For the first time that evening, Martin managed to put a respectable heartiness into his “Enjoyed that s’ much.” He felt victorious, and somewhat recovered from his weakness. But the evening’s orgy was only begun.

They played word-games, which Martin hated and Leora did very badly indeed. They acted charades, at which Pickerbaugh was tremendous. The sight of him on the floor in his wife’s fur coat, being a seal on an ice-floe, was incomparable. Then Martin, Orchid, and Hibisca (aged twelve) had to present a charade, and there were complications.

Orchid was as full of simple affections, of smilings and pattings and bouncings, as her younger sisters, but she was nineteen and not altogether a child. Doubtless she was as pure-minded and as devoted to Clean and Wholesome Novels as Dr. Pickerbaugh stated, and he stated it with frequency, but she was not unconscious of young men, even though they were married.

She planned to enact the word “doleful,” with a beggar asking a dole, and a corncrib full. As they skipped upstairs to dress, she hugged Martin’s arm, frisked beside him, and murmured, “Oh, Doctor, I’m so glad Daddy has you for assistant⁠—somebody that’s young and good-looking. Oh, was that dreadful of me? But I mean: you look so athletic and everything, and the other assistant director⁠—don’t tell Daddy I said so, but he was an old crank!”

He was conscious of brown eyes and unshadowed virginal lips. As Orchid put on her agreeably loose costume as a beggar, he was also conscious of ankles and young bosom. She smiled at him, as one who had long known him, and said loyally, “We’ll show ’em! I know you’re a dan-dy actor!”

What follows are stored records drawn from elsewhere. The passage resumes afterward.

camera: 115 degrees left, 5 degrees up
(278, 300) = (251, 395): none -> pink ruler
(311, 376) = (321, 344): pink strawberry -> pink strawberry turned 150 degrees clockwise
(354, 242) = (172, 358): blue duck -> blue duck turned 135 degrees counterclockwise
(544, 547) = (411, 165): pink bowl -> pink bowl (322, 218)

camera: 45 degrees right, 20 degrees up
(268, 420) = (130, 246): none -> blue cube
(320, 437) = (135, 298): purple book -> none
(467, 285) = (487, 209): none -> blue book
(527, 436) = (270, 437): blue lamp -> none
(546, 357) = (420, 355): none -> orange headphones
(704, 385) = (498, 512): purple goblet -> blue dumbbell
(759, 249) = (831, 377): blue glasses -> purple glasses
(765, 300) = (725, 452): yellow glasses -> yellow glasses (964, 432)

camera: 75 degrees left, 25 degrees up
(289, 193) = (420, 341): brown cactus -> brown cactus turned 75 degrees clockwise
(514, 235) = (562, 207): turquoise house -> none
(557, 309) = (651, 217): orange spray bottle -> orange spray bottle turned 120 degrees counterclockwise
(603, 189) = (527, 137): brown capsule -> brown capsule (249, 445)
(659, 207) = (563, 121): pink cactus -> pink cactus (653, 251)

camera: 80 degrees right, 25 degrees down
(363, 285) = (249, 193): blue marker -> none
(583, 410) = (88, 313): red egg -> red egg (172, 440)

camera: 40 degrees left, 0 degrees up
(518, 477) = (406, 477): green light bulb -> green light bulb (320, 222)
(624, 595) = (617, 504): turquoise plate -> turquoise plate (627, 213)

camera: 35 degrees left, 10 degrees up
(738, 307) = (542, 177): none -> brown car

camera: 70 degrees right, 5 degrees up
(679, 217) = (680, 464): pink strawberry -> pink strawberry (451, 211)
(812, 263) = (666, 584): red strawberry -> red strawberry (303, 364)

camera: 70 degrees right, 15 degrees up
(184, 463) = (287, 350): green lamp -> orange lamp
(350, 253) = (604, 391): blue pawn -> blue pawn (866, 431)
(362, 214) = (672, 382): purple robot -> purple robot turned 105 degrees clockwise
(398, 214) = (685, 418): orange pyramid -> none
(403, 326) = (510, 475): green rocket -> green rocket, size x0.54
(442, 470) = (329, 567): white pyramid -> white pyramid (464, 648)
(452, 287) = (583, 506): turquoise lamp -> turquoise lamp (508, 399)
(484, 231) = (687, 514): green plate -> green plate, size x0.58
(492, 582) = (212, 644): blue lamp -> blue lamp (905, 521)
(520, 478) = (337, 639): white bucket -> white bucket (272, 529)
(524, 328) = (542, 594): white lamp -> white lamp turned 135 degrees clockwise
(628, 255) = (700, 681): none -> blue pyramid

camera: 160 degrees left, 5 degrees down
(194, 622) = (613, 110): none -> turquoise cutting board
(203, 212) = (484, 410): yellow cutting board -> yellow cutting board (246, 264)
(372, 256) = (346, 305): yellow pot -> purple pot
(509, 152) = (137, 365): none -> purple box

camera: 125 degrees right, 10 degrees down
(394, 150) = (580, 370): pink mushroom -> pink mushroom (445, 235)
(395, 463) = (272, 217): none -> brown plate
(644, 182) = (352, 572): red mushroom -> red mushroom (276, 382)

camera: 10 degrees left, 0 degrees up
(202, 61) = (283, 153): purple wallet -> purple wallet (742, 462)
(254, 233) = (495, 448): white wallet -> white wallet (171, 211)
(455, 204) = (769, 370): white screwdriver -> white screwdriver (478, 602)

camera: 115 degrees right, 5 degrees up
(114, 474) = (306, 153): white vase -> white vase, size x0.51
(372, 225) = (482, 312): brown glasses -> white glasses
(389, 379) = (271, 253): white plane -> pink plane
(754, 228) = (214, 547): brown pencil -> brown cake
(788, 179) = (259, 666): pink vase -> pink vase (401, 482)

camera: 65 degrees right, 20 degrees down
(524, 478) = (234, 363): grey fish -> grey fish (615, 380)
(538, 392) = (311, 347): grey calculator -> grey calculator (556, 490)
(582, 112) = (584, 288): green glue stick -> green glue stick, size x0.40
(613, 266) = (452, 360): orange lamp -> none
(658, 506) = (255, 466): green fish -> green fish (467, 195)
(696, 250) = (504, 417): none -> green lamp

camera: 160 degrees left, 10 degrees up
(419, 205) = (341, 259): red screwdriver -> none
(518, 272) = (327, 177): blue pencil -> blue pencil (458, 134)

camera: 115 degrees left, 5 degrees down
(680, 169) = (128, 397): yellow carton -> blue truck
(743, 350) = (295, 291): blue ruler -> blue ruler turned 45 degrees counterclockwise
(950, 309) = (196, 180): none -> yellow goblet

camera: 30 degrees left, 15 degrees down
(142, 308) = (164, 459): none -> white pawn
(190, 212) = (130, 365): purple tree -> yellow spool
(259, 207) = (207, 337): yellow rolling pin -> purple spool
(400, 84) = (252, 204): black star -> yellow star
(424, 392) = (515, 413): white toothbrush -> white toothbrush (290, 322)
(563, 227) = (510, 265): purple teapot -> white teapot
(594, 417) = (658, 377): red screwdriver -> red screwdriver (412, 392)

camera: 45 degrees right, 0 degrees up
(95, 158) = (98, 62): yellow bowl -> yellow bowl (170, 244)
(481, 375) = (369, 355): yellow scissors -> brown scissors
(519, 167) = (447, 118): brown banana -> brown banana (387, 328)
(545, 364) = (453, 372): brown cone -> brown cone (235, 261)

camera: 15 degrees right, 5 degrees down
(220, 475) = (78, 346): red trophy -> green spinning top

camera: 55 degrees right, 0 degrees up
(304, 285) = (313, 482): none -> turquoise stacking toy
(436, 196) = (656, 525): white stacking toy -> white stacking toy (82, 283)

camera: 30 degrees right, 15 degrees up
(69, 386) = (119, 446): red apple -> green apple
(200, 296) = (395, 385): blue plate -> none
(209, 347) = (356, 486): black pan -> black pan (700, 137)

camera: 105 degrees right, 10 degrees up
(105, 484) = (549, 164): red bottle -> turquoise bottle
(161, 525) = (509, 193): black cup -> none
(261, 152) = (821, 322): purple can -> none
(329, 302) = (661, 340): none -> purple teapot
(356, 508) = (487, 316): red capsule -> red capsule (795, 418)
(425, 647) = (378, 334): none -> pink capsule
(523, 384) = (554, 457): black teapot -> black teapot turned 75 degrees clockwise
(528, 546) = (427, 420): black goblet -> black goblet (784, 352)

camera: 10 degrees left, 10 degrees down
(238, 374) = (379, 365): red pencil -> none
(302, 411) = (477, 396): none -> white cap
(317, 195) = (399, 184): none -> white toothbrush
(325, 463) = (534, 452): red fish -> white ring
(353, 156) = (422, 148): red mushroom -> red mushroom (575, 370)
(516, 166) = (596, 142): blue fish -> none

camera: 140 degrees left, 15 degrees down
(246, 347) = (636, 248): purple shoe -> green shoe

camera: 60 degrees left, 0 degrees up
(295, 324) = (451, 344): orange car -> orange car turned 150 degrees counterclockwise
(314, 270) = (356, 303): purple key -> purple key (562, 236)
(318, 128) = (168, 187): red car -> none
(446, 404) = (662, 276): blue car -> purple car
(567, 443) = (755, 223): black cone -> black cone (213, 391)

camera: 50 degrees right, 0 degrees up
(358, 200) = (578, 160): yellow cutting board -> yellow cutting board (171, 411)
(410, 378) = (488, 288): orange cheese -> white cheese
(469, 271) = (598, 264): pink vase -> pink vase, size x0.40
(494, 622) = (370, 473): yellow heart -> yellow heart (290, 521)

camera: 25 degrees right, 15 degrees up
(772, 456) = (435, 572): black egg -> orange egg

When they bustled downstairs, as she did not take his arm, he took hers, and he pressed it slightly and felt alarmed and relinquished it with emphasis.

Since his marriage he had been so absorbed in Leora, as lover, as companion, as helper, that till this hour his most devastating adventure had been a glance at a pretty girl in a train. But the flushed young gaiety of Orchid disturbed him. He wanted to be rid of her, he hoped that he would not be altogether rid of her, and for the first time in years he was afraid of Leora’s eyes.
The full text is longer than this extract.